Леонтий Иванович, помедлив минуту, другую, ощупал сначала себя, потом – стол, потом подбежал к дверям и ощупал их, точно пытаясь убедиться, что мир не прешол и физические законы пока ещё не совсем отменены. Тут же он упал на колени и пополз под стол разыскивать упавшие конфетки, обнаружив в себе надежду, что конфеток под столом, может быть, и нет, а всё только что привидевшееся ему либо привиделось в галлюсинации, либо тут какая-то неведомая, вновь изобретённая мальчишеская хитрость и шалость. Конфетки лежали под столом – обе. Леонтий Иванович смотрел на них, как Ньютон на своё яблоко, пытаясь сообразить, какое всей этой странности можно отыскать объяснение.
В эту минуту в двери постучали, старичок, позабыв неловкость своего положения, крикнул войти, а когда в кабинет снова вошли вы, он не нашёл ничего лучшего, как поглубже забиться под стол и оттуда, трясясь и прожовывая обнаруженную под столом конфетку, пропищать, чтоб вы взяли всю жестянку с собою и скорее бы шли приготовлять уроки. Что, разумеется, вы и сделали, по-детски, и немало удивившись и положению, и словам чудного старичка, и приняв их тут же, точно условие некоей игры, и поверив. *
***
Вот таким, милстидарь, я вас и помню. В точности, до малейшего нюанса положений во всей их комедийности. Что поделаешь? На то я и есть ваш двойник. Или, вернее сказать, вы – мой. Потому, что есть комедия? Всего лишь зыбкая тень жизни, целиком и полностью, от первой ноты младенческого крика до последнего междометия на выходе той субстанции, что определяют «душой», сплошь песнь козлиная, трагедия. Тра-ге-ди-я.
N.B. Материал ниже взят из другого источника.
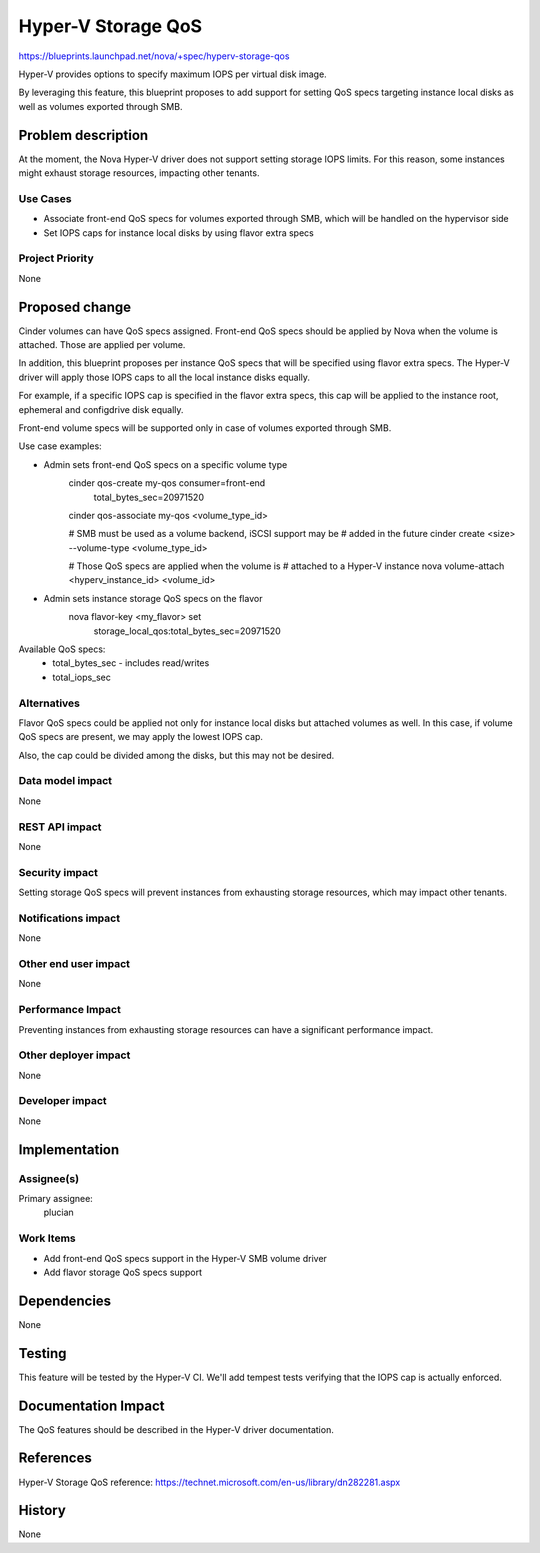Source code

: ..
 This work is licensed under a Creative Commons Attribution 3.0 Unported
 License.

 http://creativecommons.org/licenses/by/3.0/legalcode

==========================================
Hyper-V Storage QoS
==========================================

https://blueprints.launchpad.net/nova/+spec/hyperv-storage-qos

Hyper-V provides options to specify maximum IOPS per virtual disk image.

By leveraging this feature, this blueprint proposes to add support for setting
QoS specs targeting instance local disks as well as volumes exported through
SMB.

Problem description
===================

At the moment, the Nova Hyper-V driver does not support setting storage IOPS
limits. For this reason, some instances might exhaust storage resources,
impacting other tenants.

Use Cases
----------

* Associate front-end QoS specs for volumes exported through SMB, which will
  be handled on the hypervisor side

* Set IOPS caps for instance local disks by using flavor extra specs

Project Priority
-----------------

None

Proposed change
===============

Cinder volumes can have QoS specs assigned. Front-end QoS specs should be
applied by Nova when the volume is attached. Those are applied per volume.

In addition, this blueprint proposes per instance QoS specs that will be
specified using flavor extra specs. The Hyper-V driver will apply those IOPS
caps to all the local instance disks equally.

For example, if a specific IOPS cap is specified in the flavor extra specs,
this cap will be applied to the instance root, ephemeral and configdrive disk
equally.

Front-end volume specs will be supported only in case of volumes exported
through SMB.

Use case examples:

* Admin sets front-end QoS specs on a specific volume type
    cinder qos-create my-qos consumer=front-end \
                             total_bytes_sec=20971520 \

    cinder qos-associate my-qos <volume_type_id>

    # SMB must be used as a volume backend, iSCSI support may be
    # added in the future
    cinder create <size> --volume-type <volume_type_id>

    # Those QoS specs are applied when the volume is
    # attached to a Hyper-V instance
    nova volume-attach <hyperv_instance_id> <volume_id>

* Admin sets instance storage QoS specs on the flavor
    nova flavor-key <my_flavor> set \
                    storage_local_qos:total_bytes_sec=20971520

Available QoS specs:
    * total_bytes_sec - includes read/writes

    * total_iops_sec

Alternatives
------------

Flavor QoS specs could be applied not only for instance local disks but
attached volumes as well. In this case, if volume QoS specs are present, we may
apply the lowest IOPS cap.

Also, the cap could be divided among the disks, but this may not be desired.

Data model impact
-----------------

None

REST API impact
---------------

None

Security impact
---------------

Setting storage QoS specs will prevent instances from exhausting storage
resources, which may impact other tenants.

Notifications impact
--------------------

None

Other end user impact
---------------------

None

Performance Impact
------------------

Preventing instances from exhausting storage resources can have a significant
performance impact.

Other deployer impact
---------------------

None

Developer impact
----------------

None

Implementation
==============

Assignee(s)
-----------

Primary assignee:
  plucian

Work Items
----------

* Add front-end QoS specs support in the Hyper-V SMB volume driver

* Add flavor storage QoS specs support

Dependencies
============

None

Testing
=======

This feature will be tested by the Hyper-V CI. We'll add tempest tests
verifying that the IOPS cap is actually enforced.

Documentation Impact
====================

The QoS features should be described in the Hyper-V driver documentation.

References
==========

Hyper-V Storage QoS reference:
https://technet.microsoft.com/en-us/library/dn282281.aspx

History
=======

None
И заметьте, и не забудьте заметить! – «я» в этом словечке столь же местоименно, как самая эта, так называемая внечеловеческая душа. Вот она-то, родимая, и есть наша с вами третья половинка. Одна на двоих.
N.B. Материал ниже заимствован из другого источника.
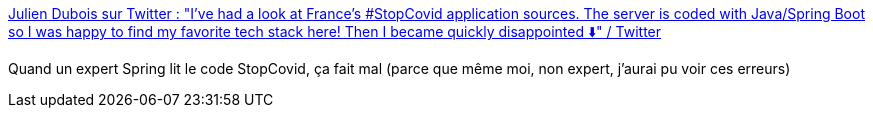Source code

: :jbake-type: post
:jbake-status: published
:jbake-title: Julien Dubois sur Twitter : "I've had a look at France's #StopCovid application sources. The server is coded with Java/Spring Boot so I was happy to find my favorite tech stack here! Then I became quickly disappointed ⬇️" / Twitter
:jbake-tags: spring,sécurité,france,programming,épidémie,_mois_mai,_année_2020
:jbake-date: 2020-05-28
:jbake-depth: ../
:jbake-uri: shaarli/1590682872000.adoc
:jbake-source: https://nicolas-delsaux.hd.free.fr/Shaarli?searchterm=https%3A%2F%2Ftwitter.com%2Fjuliendubois%2Fstatus%2F1266022088055414785&searchtags=spring+s%C3%A9curit%C3%A9+france+programming+%C3%A9pid%C3%A9mie+_mois_mai+_ann%C3%A9e_2020
:jbake-style: shaarli

https://twitter.com/juliendubois/status/1266022088055414785[Julien Dubois sur Twitter : "I've had a look at France's #StopCovid application sources. The server is coded with Java/Spring Boot so I was happy to find my favorite tech stack here! Then I became quickly disappointed ⬇️" / Twitter]

Quand un expert Spring lit le code StopCovid, ça fait mal (parce que même moi, non expert, j'aurai pu voir ces erreurs)
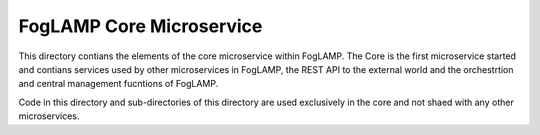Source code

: FogLAMP Core Microservice
=========================

This directory contians the elements of the core microservice within
FogLAMP. The Core is the first microservice started and contians services
used by other microservices in FogLAMP, the REST API to the external
world and the orchestrtion and central management fucntions of FogLAMP.

Code in this directory and sub-directories of this directory are used
exclusively in the core and not shaed with any other microservices.
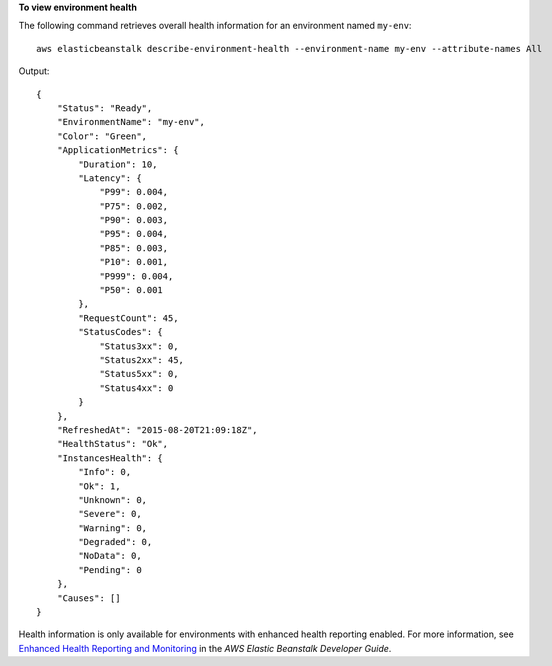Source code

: **To view environment health**

The following command retrieves overall health information for an environment named ``my-env``::

  aws elasticbeanstalk describe-environment-health --environment-name my-env --attribute-names All

Output::

  {
      "Status": "Ready",
      "EnvironmentName": "my-env",
      "Color": "Green",
      "ApplicationMetrics": {
          "Duration": 10,
          "Latency": {
              "P99": 0.004,
              "P75": 0.002,
              "P90": 0.003,
              "P95": 0.004,
              "P85": 0.003,
              "P10": 0.001,
              "P999": 0.004,
              "P50": 0.001
          },
          "RequestCount": 45,
          "StatusCodes": {
              "Status3xx": 0,
              "Status2xx": 45,
              "Status5xx": 0,
              "Status4xx": 0
          }
      },
      "RefreshedAt": "2015-08-20T21:09:18Z",
      "HealthStatus": "Ok",
      "InstancesHealth": {
          "Info": 0,
          "Ok": 1,
          "Unknown": 0,
          "Severe": 0,
          "Warning": 0,
          "Degraded": 0,
          "NoData": 0,
          "Pending": 0
      },
      "Causes": []
  }

Health information is only available for environments with enhanced health reporting enabled. For more information, see `Enhanced Health Reporting and Monitoring`_ in the *AWS Elastic Beanstalk Developer Guide*.

.. _`Enhanced Health Reporting and Monitoring`: http://integ-docs-aws.amazon.com/elasticbeanstalk/latest/dg/health-enhanced.html
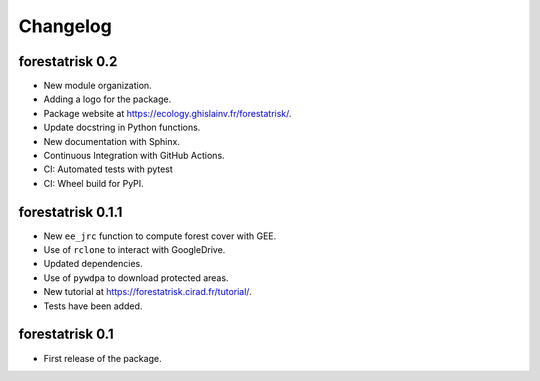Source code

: Changelog
=========

forestatrisk 0.2
++++++++++++++++

* New module organization.
* Adding a logo for the package.
* Package website at `<https://ecology.ghislainv.fr/forestatrisk/>`_\ .
* Update docstring in Python functions.
* New documentation with Sphinx.
* Continuous Integration with GitHub Actions.
* CI: Automated tests with pytest
* CI: Wheel build for PyPI.
  
forestatrisk 0.1.1
++++++++++++++++++

* New ``ee_jrc`` function to compute forest cover with GEE.
* Use of ``rclone`` to interact with GoogleDrive.
* Updated dependencies.
* Use of ``pywdpa`` to download protected areas.
* New tutorial at `<https://forestatrisk.cirad.fr/tutorial/>`_\ .
* Tests have been added.


forestatrisk 0.1
++++++++++++++++

* First release of the package.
* "Подобные случаи, – заметил г-н Обладатель прав, выскочив на время из туманности полубытия, – имели в ту пору довольно широкое распространение в разных частях Российской империи. Так, например, в 1845 году в Лифляндии, в тридцати шести милях от города Риги и в полутора милях от маленького городка Вольмара, в одном пансионе произошло следующее..." (На этом, бесспорно, любопытнейшем месте речь г-на Обладателя прав внезапно оборвалась, сам он подёрнулся туманною дымкою и медленно растаял в ней. Когда облачко рассеялось, из пустоты выпали две маленькие конфетки и, стукнувшись одна о другую, закатились в вечность. Наблюдение очевидца, пожелавшего сохранить своё инкогнито.
PS. За справками предлагается обращаться к труду А.Н. Аксакова «Анимизм и спиритизм», в котором имеется главка с заголовком «Внетелесное действие живого человека, выражающееся в появлении живого образа (факты телефанические – явления двойников)». Самым же любопытным рекомендовано заглянуть к Андрею Фёдоровичу Достоевскому в «Воспоминания» и спросить там Леонтия Ивановича, – тот ещё старичок-с!)